==== Information given ====

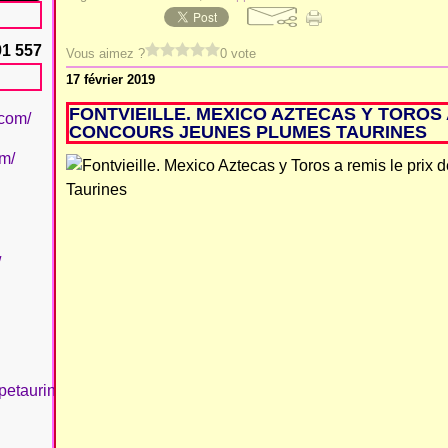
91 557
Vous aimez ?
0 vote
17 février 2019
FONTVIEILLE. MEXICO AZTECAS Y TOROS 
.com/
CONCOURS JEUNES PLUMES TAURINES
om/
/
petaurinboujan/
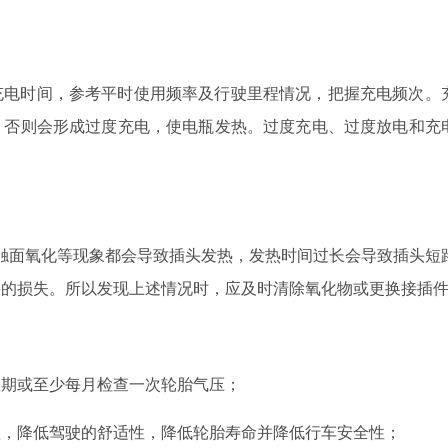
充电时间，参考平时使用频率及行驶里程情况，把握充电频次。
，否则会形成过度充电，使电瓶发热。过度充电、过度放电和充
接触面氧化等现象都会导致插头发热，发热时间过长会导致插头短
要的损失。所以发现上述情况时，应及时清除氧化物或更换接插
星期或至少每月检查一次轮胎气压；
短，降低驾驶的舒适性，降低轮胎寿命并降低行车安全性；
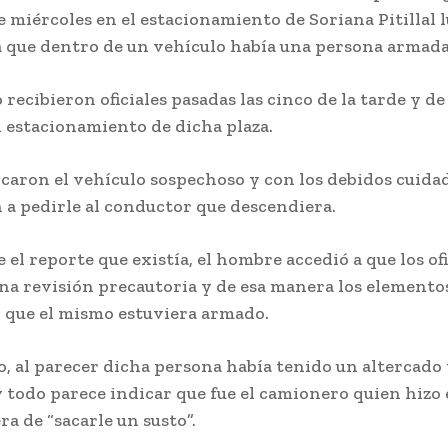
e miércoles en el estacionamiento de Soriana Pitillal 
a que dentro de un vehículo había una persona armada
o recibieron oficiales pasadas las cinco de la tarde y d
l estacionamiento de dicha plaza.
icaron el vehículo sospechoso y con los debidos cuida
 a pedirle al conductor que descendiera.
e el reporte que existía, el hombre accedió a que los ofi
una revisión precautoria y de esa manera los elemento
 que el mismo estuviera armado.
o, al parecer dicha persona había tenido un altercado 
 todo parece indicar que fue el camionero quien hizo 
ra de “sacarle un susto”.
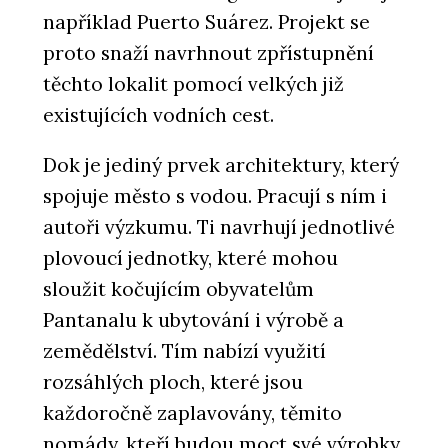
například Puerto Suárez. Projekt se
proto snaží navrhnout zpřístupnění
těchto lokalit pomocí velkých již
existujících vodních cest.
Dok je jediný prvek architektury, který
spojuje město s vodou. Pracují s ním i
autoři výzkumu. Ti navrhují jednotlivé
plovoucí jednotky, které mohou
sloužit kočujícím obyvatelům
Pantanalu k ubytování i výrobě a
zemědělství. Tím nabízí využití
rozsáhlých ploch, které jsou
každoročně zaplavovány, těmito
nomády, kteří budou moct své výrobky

====

# Exercise requirements
Copy out every line of the data above without changing anything, and leave the pictures out of your answer.

# Worked solution
91 557
Vous aimez ?
0 vote
17 février 2019
FONTVIEILLE. MEXICO AZTECAS Y TOROS 
.com/
CONCOURS JEUNES PLUMES TAURINES
om/
/
petaurinboujan/
充电时间，参考平时使用频率及行驶里程情况，把握充电频次。
，否则会形成过度充电，使电瓶发热。过度充电、过度放电和充
接触面氧化等现象都会导致插头发热，发热时间过长会导致插头短
要的损失。所以发现上述情况时，应及时清除氧化物或更换接插
星期或至少每月检查一次轮胎气压；
短，降低驾驶的舒适性，降低轮胎寿命并降低行车安全性；
e miércoles en el estacionamiento de Soriana Pitillal 
a que dentro de un vehículo había una persona armada
o recibieron oficiales pasadas las cinco de la tarde y d
l estacionamiento de dicha plaza.
icaron el vehículo sospechoso y con los debidos cuida
 a pedirle al conductor que descendiera.
e el reporte que existía, el hombre accedió a que los ofi
una revisión precautoria y de esa manera los elemento
 que el mismo estuviera armado.
o, al parecer dicha persona había tenido un altercado 
 todo parece indicar que fue el camionero quien hizo 
ra de “sacarle un susto”.
například Puerto Suárez. Projekt se
proto snaží navrhnout zpřístupnění
těchto lokalit pomocí velkých již
existujících vodních cest.
Dok je jediný prvek architektury, který
spojuje město s vodou. Pracují s ním i
autoři výzkumu. Ti navrhují jednotlivé
plovoucí jednotky, které mohou
sloužit kočujícím obyvatelům
Pantanalu k ubytování i výrobě a
zemědělství. Tím nabízí využití
rozsáhlých ploch, které jsou
každoročně zaplavovány, těmito
nomády, kteří budou moct své výrobky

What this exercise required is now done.